An Intuitive Observation for Our Result
By previous proof, our optimal weight is \(t_i=\frac{(C^{-1})_i}{(C^{-1})_*}\). The meaning for each element in the \(C^{-1}\) is: \[ C^{-1}_{ij}= \begin{cases} i=j& \frac{\tilde{C}_{ii}}{|C|}\\ i\neq j & -\sqrt{C^{-1}_{ii}C^{-1}_{jj}}\rho_{x_i,x_j \cdot V\setminus\{x_i,x_j\}}\\ \end{cases} \] Here \(\tilde{C_{ii}}\) means the algebraic cofactor and \(\rho_{x_i,x_j\cdot V\setminus\{x_i,x_j\}}\) means the partial correlation.
- \(\tilde{C_{ii}}\) is the generalized variance of the remaining variables, a one-dimensional measure of their multidimensional scatter. Larger \(\tilde{C_{ii}}\) means other variables are unreliable and thus is positively related with \(t_i\).
- \(\rho_{x_i,x_j\cdot V\setminus\{x_i,x_j\}}\) is the partial correlation between random variables \(x_i\) and \(x_j\). Its higher value means \(x_i\) has similar propagation path with other nodes, so it is negatively related with \(t_i\).
- Usually all nodes have non-zero weight, revealing that all nodes are useful
Experiment
In the first experiment, we chose a network and nodes' noise distributions. For this example, we fixed the true value of \(y\) to be the gray line, propagated the message many times. Each time, we mapped different methods' outputs on one column by different colors.

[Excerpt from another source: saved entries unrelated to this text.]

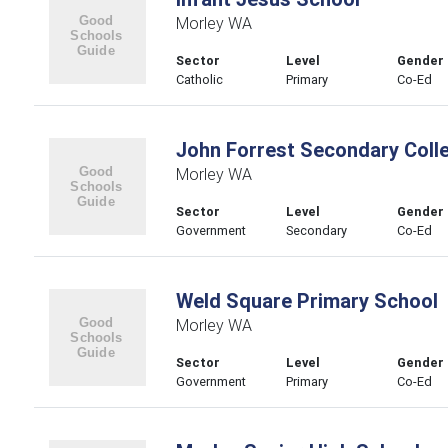
Morley WA
Sector
Level
Gender
Catholic
Primary
Co-Ed
John Forrest Secondary Coll
Morley WA
Sector
Level
Gender
Government
Secondary
Co-Ed
Weld Square Primary School
Morley WA
Sector
Level
Gender
Government
Primary
Co-Ed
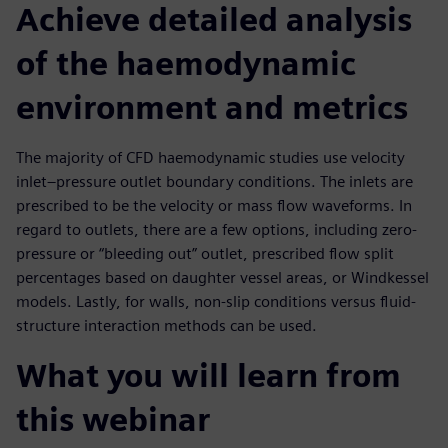
Achieve detailed analysis
of the haemodynamic
environment and metrics
The majority of CFD haemodynamic studies use velocity
inlet–pressure outlet boundary conditions. The inlets are
prescribed to be the velocity or mass flow waveforms. In
regard to outlets, there are a few options, including zero-
pressure or “bleeding out” outlet, prescribed flow split
percentages based on daughter vessel areas, or Windkessel
models. Lastly, for walls, non-slip conditions versus fluid-
structure interaction methods can be used.
What you will learn from
this webinar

In the second experiment, we use a real communication network (http://socialnetworks.mpi-sws.org/data-wosn2009.html) and randomly choose 16 pairs of nodes in it to test our methods' mean square error.

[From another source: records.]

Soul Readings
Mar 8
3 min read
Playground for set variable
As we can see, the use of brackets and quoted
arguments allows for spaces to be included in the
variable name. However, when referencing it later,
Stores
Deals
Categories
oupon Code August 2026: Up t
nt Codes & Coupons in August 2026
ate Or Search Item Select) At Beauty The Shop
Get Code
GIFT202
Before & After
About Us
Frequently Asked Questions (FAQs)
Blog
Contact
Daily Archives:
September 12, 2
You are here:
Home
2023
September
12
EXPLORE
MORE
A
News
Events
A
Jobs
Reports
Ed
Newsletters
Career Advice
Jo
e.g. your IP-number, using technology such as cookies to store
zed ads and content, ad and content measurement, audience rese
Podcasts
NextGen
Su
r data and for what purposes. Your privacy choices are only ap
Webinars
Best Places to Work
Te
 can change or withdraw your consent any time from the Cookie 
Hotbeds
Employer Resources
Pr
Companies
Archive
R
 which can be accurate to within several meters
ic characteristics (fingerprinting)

We found that the contrast between these methods vary greatly in different networks, so we especially test these methods on asymmetric graphs which we assume can obviously show our method's advantage.
Extension
We present some extensions for our research problems: - Replace noise's normal distribution with other distributions - Requirement: independent noise and independently determinable contribution of each noise - Proof for optimality doesn't work for other distributions - Unknown variances for the noises' distributions - Assume the same \(\sigma_i\) for all nodes and apply our method, sometimes performs better than ordinary methods - Or estimate each node's variance first and then apply our method, doesn't perform well on experiments - Multiple data for a network Can directly estimate the covariance matrix - Design different algorithms for different network structures Our experiment results vary greatly on different networks, reasonable to apply different methods on different networks
Discussion
- In general, we should utilize every message we collected, even if the most unreliable one is helpful. Large variances path can serve as alternative sources to dilute our weight since our variance function grows proportional to weight square.
- Messages from paths that are rarely visited are more valuable than those that come from ordinary paths.